Inheritance
If ever you have a company or an empire, never leave it to your son. Succession like this leads to failure, as the person my not be suited to the role. Look at Oliver and Richard Cromwell, or Darius the great and Darius the third.
So it is, in a much more modest way, with my current boss. He is the fourth generation head of a construction/development company, and if ever a man was ill-suited to the role, it's him. I won't make a list of the shortcomings, because it's pointless and not a criticism per se. Some people have key skill sets, others have different skills. One of the keys to a successful life is to find your role. Chief Exec of a construction firm is not his.

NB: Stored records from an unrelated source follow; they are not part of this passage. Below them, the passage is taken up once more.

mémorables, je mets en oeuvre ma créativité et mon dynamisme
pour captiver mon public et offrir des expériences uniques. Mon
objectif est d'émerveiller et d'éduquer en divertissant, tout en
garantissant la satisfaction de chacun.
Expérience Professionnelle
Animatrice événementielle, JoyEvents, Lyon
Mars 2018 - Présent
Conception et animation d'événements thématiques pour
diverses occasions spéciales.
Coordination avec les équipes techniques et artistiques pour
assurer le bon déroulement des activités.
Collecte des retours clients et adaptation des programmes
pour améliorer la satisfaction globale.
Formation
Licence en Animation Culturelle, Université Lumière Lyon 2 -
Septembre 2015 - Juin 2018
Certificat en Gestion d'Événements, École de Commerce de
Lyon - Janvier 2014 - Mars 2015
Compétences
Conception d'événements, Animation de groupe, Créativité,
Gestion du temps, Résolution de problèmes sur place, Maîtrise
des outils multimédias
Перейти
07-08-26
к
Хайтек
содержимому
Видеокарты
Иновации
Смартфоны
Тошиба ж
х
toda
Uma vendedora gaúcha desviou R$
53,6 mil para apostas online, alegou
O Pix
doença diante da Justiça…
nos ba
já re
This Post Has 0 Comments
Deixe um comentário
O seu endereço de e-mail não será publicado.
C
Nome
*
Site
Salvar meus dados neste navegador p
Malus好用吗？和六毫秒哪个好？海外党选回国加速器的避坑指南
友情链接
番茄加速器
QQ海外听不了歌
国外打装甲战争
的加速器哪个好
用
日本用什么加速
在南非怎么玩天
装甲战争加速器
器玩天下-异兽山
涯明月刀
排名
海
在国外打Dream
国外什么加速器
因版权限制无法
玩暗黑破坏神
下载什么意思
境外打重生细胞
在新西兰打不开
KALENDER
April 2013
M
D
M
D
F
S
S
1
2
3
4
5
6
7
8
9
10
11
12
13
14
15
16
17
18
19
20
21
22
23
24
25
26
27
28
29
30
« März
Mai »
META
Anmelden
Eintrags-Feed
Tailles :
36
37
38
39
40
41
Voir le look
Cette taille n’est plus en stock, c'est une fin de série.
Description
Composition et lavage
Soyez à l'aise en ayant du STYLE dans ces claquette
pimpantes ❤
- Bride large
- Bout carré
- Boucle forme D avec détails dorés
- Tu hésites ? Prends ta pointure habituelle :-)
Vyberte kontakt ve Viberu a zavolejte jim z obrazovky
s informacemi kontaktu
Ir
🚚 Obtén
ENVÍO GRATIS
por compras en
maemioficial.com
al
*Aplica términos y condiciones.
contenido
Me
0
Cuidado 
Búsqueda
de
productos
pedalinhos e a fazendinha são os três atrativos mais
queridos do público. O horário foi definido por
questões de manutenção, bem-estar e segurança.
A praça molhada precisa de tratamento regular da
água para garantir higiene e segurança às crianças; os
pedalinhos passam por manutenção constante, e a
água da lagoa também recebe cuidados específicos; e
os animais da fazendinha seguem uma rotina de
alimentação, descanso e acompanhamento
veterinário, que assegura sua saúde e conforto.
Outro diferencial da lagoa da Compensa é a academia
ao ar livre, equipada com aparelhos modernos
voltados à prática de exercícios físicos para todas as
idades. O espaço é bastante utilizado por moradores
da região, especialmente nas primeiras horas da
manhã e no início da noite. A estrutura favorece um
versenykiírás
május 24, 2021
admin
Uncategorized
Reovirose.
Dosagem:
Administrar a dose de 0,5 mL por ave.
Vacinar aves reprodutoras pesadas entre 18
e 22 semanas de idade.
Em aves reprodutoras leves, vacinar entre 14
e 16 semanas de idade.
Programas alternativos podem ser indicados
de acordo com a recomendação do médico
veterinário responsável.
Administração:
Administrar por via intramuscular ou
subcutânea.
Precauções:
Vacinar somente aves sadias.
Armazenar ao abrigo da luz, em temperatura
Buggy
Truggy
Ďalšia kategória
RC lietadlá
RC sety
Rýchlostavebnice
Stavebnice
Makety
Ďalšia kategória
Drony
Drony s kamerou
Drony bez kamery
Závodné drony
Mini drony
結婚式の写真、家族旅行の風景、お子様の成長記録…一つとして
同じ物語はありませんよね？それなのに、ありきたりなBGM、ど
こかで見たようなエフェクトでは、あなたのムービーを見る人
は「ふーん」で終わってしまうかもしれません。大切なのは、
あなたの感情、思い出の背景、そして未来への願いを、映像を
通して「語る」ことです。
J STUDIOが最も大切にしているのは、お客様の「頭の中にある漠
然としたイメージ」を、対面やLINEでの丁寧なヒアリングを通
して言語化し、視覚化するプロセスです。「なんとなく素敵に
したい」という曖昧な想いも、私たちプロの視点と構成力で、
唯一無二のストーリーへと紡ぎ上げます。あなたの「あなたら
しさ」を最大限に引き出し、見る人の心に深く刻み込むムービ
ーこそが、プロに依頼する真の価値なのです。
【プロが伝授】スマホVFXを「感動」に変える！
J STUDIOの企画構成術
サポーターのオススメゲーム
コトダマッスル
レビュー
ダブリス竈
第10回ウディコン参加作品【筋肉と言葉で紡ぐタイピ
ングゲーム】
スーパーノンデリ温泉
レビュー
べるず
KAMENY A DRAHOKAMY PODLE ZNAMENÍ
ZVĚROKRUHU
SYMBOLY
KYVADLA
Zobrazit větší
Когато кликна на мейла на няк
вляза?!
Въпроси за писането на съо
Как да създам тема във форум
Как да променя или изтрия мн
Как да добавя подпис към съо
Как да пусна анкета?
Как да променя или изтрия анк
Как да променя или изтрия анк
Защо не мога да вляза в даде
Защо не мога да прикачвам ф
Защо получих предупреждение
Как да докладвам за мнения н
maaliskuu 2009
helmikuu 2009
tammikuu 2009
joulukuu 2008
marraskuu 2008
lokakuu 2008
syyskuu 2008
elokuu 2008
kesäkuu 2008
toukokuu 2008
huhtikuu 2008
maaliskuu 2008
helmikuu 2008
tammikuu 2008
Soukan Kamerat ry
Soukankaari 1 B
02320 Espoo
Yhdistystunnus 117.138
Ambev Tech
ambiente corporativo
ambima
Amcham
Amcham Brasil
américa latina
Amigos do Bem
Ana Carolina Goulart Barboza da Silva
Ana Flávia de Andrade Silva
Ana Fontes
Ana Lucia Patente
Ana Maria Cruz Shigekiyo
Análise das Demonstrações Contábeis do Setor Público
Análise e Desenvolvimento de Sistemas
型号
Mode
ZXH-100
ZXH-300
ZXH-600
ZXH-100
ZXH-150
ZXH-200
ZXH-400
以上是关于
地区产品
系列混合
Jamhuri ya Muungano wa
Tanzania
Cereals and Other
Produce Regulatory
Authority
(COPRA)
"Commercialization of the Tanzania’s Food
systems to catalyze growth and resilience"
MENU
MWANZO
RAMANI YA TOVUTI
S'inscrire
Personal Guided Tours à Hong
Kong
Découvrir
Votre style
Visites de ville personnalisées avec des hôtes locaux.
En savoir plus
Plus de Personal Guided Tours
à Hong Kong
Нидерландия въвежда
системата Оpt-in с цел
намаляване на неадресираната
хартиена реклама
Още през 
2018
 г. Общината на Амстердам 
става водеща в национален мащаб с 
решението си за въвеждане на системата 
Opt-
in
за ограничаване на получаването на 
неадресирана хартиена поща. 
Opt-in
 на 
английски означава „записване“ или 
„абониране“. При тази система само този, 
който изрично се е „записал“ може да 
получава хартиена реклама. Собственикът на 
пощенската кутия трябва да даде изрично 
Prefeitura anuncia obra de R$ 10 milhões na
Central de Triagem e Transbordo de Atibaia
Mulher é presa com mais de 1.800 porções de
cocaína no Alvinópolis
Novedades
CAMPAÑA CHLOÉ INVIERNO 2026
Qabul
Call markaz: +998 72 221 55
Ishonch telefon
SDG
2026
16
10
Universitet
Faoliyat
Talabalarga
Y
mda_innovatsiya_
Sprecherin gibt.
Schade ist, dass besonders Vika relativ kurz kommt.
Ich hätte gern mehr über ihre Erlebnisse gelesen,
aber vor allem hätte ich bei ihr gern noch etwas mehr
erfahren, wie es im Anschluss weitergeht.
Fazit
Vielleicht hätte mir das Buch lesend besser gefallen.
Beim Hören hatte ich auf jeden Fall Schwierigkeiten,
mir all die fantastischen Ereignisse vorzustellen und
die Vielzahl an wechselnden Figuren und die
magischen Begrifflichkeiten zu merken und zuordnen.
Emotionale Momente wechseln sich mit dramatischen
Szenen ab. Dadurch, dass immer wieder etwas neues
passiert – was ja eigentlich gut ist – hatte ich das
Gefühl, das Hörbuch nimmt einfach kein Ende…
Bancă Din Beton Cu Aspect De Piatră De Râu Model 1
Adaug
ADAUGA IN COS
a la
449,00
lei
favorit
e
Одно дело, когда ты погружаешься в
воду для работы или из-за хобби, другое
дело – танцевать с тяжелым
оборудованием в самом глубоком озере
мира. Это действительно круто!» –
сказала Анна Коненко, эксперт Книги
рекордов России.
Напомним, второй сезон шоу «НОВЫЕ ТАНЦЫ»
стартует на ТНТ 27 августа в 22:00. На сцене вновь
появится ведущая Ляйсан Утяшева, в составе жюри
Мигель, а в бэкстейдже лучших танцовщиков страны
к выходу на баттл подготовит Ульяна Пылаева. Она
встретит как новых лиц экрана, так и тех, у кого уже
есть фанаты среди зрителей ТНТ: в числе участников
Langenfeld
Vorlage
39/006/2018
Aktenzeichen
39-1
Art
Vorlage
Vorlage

So, I find myself, struggling in the company. My own skills by contrast do match the requirements of the development industry. More than a decade of success in brutal PLC's reflects this, and hence we don't work well together, since it;s hard to say to the boss "You're talking bollocks" and harder still if you are the boss, to hear it.
But in one of the biggest construction booms ever, this company has lost money (yes lost money) for the last five years.
So the message is, if you have a company, only let your son run it, if he would have made it to the top anyway. Taking him into the firm and doing the "one day all this will be yours" speech is bad for him, and bad for everyone else, because the talented will think "No chance of me making the top with junior here, I'm off" and you'll end up losing the really valuable people.

1 Comments:
True. Then again, I think all bosses should have a detailed knowledge of people's roles, and be able to do some if not all of the work (if they had training). Otherwise, how can you managed, if you don't know the challenges the staff face, or the reason why a computer glitch derails your work?